→ **Task to complete**
From the material below, copy every line that contains the string "produced", matching case exactly.

→ **Extracted material**
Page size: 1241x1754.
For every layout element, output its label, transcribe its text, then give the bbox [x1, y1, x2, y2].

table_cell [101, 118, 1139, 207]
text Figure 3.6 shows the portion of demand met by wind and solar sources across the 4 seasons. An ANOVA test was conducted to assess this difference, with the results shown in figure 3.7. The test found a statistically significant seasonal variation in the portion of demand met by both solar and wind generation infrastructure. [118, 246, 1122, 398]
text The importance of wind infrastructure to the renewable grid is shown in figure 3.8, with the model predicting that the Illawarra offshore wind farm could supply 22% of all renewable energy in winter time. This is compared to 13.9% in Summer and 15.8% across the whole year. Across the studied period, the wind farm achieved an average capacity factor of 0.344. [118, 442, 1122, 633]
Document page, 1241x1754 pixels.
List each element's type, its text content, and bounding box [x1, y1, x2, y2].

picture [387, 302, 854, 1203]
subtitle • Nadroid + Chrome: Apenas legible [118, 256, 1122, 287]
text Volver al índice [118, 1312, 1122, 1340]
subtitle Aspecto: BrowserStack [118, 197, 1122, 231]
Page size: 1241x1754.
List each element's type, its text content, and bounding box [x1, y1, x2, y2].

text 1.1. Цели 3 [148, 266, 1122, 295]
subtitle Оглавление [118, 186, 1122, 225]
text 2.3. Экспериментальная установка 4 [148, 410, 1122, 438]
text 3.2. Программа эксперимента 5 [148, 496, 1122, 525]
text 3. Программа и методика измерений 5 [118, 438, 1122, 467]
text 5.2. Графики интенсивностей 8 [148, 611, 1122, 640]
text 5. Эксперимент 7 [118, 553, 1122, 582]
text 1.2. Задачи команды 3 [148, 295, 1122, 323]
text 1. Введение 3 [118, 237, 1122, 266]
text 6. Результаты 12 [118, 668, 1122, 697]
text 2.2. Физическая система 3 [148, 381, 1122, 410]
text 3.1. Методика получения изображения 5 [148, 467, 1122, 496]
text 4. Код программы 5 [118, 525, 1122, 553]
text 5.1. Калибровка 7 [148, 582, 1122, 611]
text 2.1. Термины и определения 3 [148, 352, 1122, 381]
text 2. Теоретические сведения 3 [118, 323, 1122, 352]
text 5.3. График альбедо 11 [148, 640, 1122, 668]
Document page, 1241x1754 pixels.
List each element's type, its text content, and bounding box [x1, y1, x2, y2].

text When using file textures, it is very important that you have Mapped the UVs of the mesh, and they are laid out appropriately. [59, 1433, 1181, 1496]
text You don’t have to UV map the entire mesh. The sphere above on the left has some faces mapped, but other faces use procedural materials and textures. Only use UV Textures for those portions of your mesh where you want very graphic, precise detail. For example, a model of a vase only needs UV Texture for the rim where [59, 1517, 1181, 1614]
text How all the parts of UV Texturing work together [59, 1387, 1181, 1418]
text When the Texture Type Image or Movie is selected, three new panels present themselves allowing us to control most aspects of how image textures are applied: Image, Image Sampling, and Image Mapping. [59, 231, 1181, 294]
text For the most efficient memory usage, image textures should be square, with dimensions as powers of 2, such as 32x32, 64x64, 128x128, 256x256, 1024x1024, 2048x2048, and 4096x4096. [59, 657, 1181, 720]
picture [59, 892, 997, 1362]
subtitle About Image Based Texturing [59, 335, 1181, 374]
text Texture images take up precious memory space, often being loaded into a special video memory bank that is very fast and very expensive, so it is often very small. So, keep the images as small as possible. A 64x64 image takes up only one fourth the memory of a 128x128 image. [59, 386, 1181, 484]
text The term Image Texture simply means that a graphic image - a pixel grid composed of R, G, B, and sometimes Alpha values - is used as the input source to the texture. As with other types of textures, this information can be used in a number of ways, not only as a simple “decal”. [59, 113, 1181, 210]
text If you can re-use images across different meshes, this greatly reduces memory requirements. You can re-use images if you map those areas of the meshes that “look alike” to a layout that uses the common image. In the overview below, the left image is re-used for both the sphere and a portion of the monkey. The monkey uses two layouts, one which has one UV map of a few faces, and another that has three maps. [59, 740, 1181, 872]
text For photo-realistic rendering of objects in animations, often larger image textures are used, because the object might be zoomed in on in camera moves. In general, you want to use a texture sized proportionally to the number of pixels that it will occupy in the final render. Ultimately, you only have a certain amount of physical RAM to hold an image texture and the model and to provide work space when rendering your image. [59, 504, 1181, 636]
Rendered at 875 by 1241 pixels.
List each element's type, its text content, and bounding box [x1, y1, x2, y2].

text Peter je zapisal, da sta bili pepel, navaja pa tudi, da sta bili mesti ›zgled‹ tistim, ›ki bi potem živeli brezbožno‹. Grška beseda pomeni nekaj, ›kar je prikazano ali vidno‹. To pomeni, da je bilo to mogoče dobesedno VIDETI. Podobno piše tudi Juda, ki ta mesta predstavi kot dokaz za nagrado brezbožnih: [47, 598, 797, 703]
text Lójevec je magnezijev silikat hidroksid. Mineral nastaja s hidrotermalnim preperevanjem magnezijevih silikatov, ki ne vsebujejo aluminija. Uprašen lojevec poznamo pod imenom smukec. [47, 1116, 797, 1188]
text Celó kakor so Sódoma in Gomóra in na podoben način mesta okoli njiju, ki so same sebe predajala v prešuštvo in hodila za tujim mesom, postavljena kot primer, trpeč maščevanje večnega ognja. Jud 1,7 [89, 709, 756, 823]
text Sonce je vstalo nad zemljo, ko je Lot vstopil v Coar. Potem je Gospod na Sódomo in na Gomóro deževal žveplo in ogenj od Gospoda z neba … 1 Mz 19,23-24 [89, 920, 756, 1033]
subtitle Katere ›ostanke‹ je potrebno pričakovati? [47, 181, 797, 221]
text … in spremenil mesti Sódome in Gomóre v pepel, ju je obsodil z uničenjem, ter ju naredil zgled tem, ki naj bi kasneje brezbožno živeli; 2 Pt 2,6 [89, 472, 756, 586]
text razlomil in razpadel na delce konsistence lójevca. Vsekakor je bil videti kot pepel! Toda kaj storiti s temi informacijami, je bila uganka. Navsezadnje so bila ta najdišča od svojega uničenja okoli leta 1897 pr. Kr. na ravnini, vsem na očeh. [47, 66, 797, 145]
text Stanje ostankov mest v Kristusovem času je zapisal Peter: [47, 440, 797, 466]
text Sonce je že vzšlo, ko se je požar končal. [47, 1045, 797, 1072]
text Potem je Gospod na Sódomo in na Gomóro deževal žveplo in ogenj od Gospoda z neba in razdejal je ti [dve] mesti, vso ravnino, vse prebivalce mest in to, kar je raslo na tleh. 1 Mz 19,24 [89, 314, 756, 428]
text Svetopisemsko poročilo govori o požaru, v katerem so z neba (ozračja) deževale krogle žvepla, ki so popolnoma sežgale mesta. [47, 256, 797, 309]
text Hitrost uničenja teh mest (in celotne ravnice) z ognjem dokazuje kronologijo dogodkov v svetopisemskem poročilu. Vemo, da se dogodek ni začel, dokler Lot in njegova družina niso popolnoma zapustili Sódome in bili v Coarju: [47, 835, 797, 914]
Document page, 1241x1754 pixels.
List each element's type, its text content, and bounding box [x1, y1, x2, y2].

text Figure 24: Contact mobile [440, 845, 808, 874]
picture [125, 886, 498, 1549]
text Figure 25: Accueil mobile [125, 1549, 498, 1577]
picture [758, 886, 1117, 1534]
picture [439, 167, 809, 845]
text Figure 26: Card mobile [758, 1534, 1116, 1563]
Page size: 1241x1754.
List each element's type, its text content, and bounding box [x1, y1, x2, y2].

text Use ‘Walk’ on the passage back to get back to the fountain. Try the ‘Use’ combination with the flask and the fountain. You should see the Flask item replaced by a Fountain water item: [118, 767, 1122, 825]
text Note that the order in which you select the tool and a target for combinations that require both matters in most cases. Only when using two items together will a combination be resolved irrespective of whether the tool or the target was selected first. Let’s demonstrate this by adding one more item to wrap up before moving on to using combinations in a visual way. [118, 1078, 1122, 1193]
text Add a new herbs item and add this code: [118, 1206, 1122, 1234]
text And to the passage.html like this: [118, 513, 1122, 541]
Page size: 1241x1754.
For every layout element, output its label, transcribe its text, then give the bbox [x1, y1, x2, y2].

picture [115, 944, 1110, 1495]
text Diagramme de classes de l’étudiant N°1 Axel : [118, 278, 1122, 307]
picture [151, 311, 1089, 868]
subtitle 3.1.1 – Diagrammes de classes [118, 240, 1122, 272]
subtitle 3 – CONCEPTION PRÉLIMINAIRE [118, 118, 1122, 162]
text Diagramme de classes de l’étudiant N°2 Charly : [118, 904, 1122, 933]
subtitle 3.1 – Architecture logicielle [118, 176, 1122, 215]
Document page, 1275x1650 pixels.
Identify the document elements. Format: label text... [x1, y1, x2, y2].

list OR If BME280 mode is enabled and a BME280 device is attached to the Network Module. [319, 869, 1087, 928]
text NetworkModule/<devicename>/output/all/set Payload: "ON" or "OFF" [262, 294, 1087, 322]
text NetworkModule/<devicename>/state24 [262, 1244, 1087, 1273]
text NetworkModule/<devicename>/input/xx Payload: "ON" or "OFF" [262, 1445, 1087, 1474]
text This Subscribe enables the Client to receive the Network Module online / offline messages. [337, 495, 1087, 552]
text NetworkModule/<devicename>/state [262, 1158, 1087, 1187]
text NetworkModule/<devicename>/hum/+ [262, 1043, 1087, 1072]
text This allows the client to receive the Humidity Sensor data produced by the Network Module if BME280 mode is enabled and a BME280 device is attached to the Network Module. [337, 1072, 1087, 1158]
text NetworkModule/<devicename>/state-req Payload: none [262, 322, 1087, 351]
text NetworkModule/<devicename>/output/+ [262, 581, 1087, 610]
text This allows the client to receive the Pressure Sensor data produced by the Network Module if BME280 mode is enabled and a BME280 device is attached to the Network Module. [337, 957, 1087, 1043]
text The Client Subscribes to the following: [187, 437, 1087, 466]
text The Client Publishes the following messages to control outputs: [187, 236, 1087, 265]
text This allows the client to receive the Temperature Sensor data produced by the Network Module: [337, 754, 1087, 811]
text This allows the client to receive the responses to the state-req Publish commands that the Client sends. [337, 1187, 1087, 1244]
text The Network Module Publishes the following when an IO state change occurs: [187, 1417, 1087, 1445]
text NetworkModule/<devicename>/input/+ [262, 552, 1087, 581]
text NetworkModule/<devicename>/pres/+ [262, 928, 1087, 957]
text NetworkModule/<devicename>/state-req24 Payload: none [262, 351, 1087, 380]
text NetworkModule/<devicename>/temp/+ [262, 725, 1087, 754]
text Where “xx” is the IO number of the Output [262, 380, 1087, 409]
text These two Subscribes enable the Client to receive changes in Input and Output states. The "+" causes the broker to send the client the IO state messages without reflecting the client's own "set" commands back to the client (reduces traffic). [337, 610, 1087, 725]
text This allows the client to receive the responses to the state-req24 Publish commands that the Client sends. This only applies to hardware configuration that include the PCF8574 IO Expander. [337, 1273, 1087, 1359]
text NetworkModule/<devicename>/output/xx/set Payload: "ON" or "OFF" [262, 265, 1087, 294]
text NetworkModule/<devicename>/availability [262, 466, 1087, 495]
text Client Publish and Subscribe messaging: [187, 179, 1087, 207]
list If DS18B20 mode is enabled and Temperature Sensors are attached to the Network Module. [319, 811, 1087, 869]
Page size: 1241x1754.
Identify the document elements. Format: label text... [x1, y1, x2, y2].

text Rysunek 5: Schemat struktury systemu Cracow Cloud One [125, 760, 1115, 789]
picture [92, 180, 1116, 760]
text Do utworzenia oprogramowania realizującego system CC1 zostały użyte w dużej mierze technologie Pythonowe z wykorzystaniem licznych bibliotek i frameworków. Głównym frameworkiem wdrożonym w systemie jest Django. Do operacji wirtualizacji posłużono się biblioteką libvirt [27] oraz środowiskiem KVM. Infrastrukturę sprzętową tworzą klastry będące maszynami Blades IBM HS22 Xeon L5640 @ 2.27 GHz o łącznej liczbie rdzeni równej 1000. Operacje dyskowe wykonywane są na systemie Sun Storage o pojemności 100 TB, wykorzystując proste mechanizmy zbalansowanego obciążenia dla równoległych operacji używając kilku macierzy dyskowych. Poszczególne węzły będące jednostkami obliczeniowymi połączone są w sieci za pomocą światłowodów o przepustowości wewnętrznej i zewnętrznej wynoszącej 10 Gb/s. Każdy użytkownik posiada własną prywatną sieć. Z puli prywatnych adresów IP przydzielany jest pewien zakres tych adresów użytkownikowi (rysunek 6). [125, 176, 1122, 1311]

→ **Task response**
text This allows the client to receive the Humidity Sensor data produced by the Network Module if BME280 mode is enabled and a BME280 device is attached to the Network Module. [337, 1072, 1087, 1158]
text This allows the client to receive the Pressure Sensor data produced by the Network Module if BME280 mode is enabled and a BME280 device is attached to the Network Module. [337, 957, 1087, 1043]
text This allows the client to receive the Temperature Sensor data produced by the Network Module: [337, 754, 1087, 811]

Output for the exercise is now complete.